▶ Set problem
Extract each line of the records below that contains the string "FACE", matching case exactly.

▶ Task data

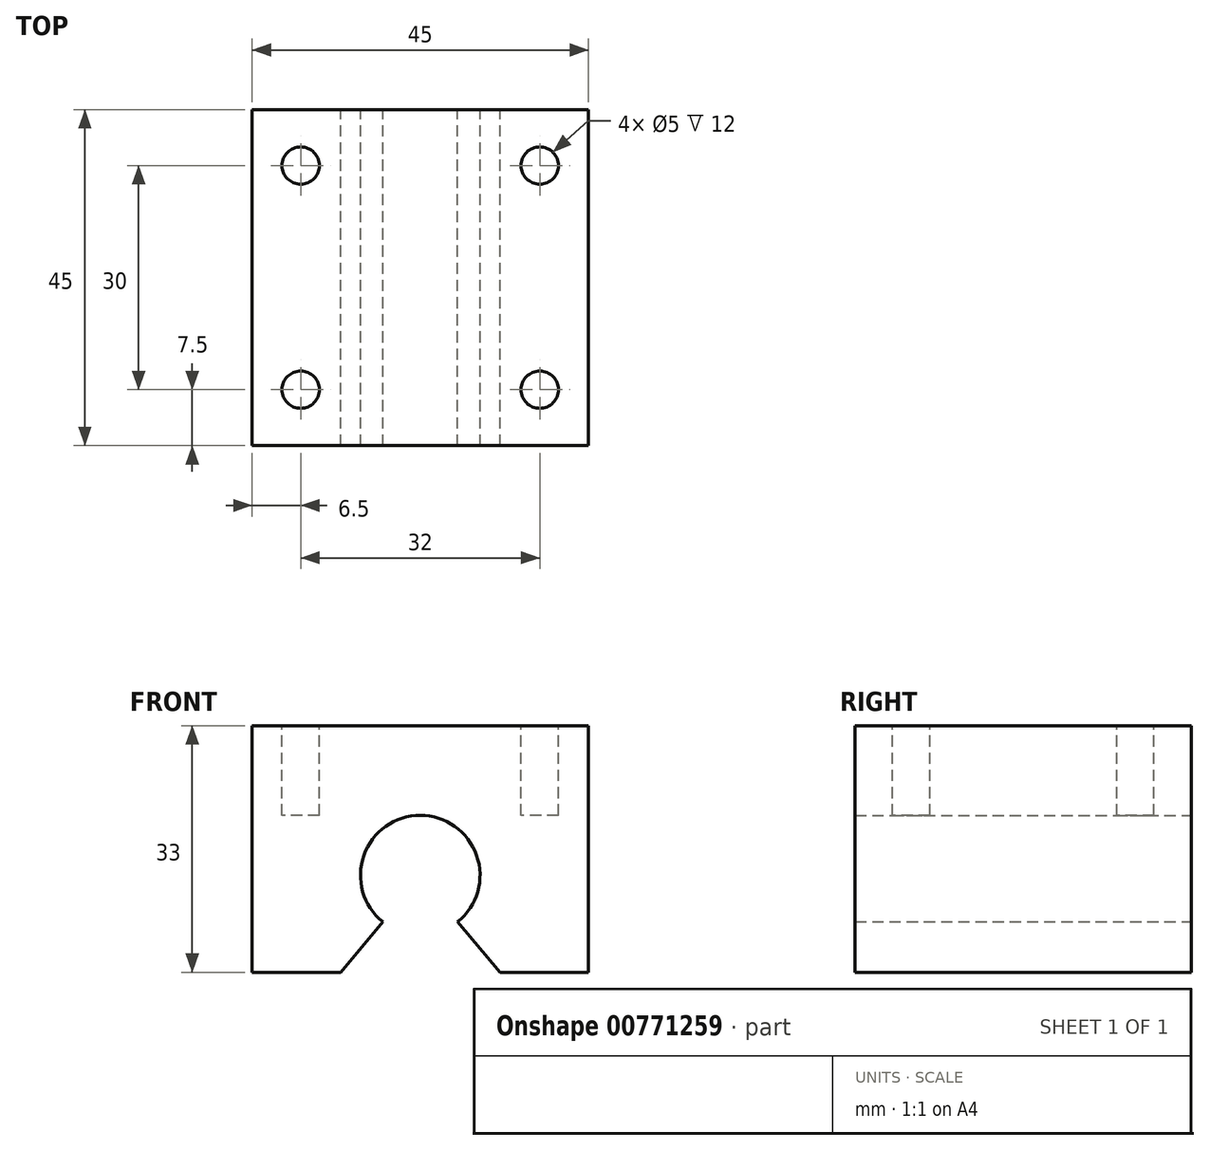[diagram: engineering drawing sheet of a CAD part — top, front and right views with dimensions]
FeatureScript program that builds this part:
annotation { "Feature Type Name" : "Feature", "Feature Type Description" : "" }
export const myFeature = defineFeature(function(context is Context, id is Id, definition is map)
    precondition{}
    {
        {
            var Q0;
            Q0=qCreatedBy(makeId("Front.planeOp"),FACE);
            var sketch = newSketch(context, id + "F0", { "sketchPlane" : qUnion([Q0])});
            skLineSegment(sketch, "E0.right", {"start": v(-22.5, 20) * mm, "end": v(-22.5, -13) * mm});
            skPoint(sketch, "E0.middle", {"position": v(0, 0) * mm});
            skArc(sketch, "E1", {"start": v(0, 8) * mm, "mid": v(-7.55, 2.65) * mm, "end": v(-5, -6.24) * mm});
            skLineSegment(sketch, "E2", {"start": v(-5, -6.24) * mm, "end": v(-10.67, -13) * mm});
            skLineSegment(sketch, "E3.trimOffspring", {"start": v(-10.67, -13) * mm, "end": v(-22.5, -13) * mm});
            skLineSegment(sketch, "E4", {"start": v(0, 8) * mm, "end": v(0, 20) * mm});
            skLineSegment(sketch, "E5", {"start": v(0, 20) * mm, "end": v(-22.5, 20) * mm});
            skLineSegment(sketch, "E6.MirrorCS", {"start": v(22.5, 20) * mm, "end": v(22.5, -13) * mm});
            skLineSegment(sketch, "E7.MirrorCS", {"start": v(0, 20) * mm, "end": v(22.5, 20) * mm});
            skLineSegment(sketch, "E8.MirrorCS", {"start": v(5, -6.24) * mm, "end": v(10.67, -13) * mm});
            skArc(sketch, "E9.MirrorCS", {"start": v(0, 8) * mm, "mid": v(7.55, 2.65) * mm, "end": v(5, -6.24) * mm});
            skLineSegment(sketch, "E10.MirrorCS", {"start": v(10.67, -13) * mm, "end": v(22.5, -13) * mm});
            skSolve(sketch);
        }
        {
            var Q0;
            Q0 = qSketchRegion(id + "F0", true);
            extrude(context, id + "F1", {"entities" : qUnion([Q0]), "depth" : 45 * mm, "offsetDistance" : 25 * mm});
        }
        {
            var Q0;
            Q0=makeQuery(id+"F1.opExtrude","SWEPT_FACE",FACE,{"disambiguationData":[OSD([sQuery(id+"F0.wireOp",EDGE,"E5"),sQuery(id+"F0.wireOp",EDGE,"E7.MirrorCS")])]});
            var sketch = newSketch(context, id + "F2", { "sketchPlane" : qUnion([Q0])});
            skLineSegment(sketch, "E11.bottom", {"start": v(-16, -7.5) * mm, "end": v(16, -7.5) * mm, "construction": true});
            skLineSegment(sketch, "E11.top", {"start": v(-16, -37.5) * mm, "end": v(16, -37.5) * mm, "construction": true});
            skLineSegment(sketch, "E11.left", {"start": v(-16, -7.5) * mm, "end": v(-16, -37.5) * mm, "construction": true});
            skLineSegment(sketch, "E11.right", {"start": v(16, -7.5) * mm, "end": v(16, -37.5) * mm, "construction": true});
            skPoint(sketch, "E11.middle", {"position": v(0, -22.5) * mm});
            skCircle(sketch, "E12", {"center": v(-16, -7.5) * mm, "radius": 2.5 * mm});
            skCircle(sketch, "E13", {"center": v(16, -7.5) * mm, "radius": 2.5 * mm});
            skCircle(sketch, "E14", {"center": v(16, -37.5) * mm, "radius": 2.5 * mm});
            skCircle(sketch, "E15", {"center": v(-16, -37.5) * mm, "radius": 2.5 * mm});
            skLineSegment(sketch, "E16", {"start": v(22.5, 0) * mm, "end": v(-22.5, -45) * mm, "construction": true});
            skLineSegment(sketch, "E17", {"start": v(-22.5, 0) * mm, "end": v(22.5, -45) * mm, "construction": true});
            skSolve(sketch);
        }
        {
            var Q0;
            Q0 = qSketchRegion(id + "F2", true);
            extrude(context, id + "F3", {"entities" : qUnion([Q0]), "operationType" : NewBodyOperationType.REMOVE, "oppositeDirection" : true, "depth" : 12 * mm, "offsetDistance" : 25 * mm});
        }
    });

▶ Complete response
            Q0=qCreatedBy(makeId("Front.planeOp"),FACE);
            Q0=makeQuery(id+"F1.opExtrude","SWEPT_FACE",FACE,{"disambiguationData":[OSD([sQuery(id+"F0.wireOp",EDGE,"E5"),sQuery(id+"F0.wireOp",EDGE,"E7.MirrorCS")])]});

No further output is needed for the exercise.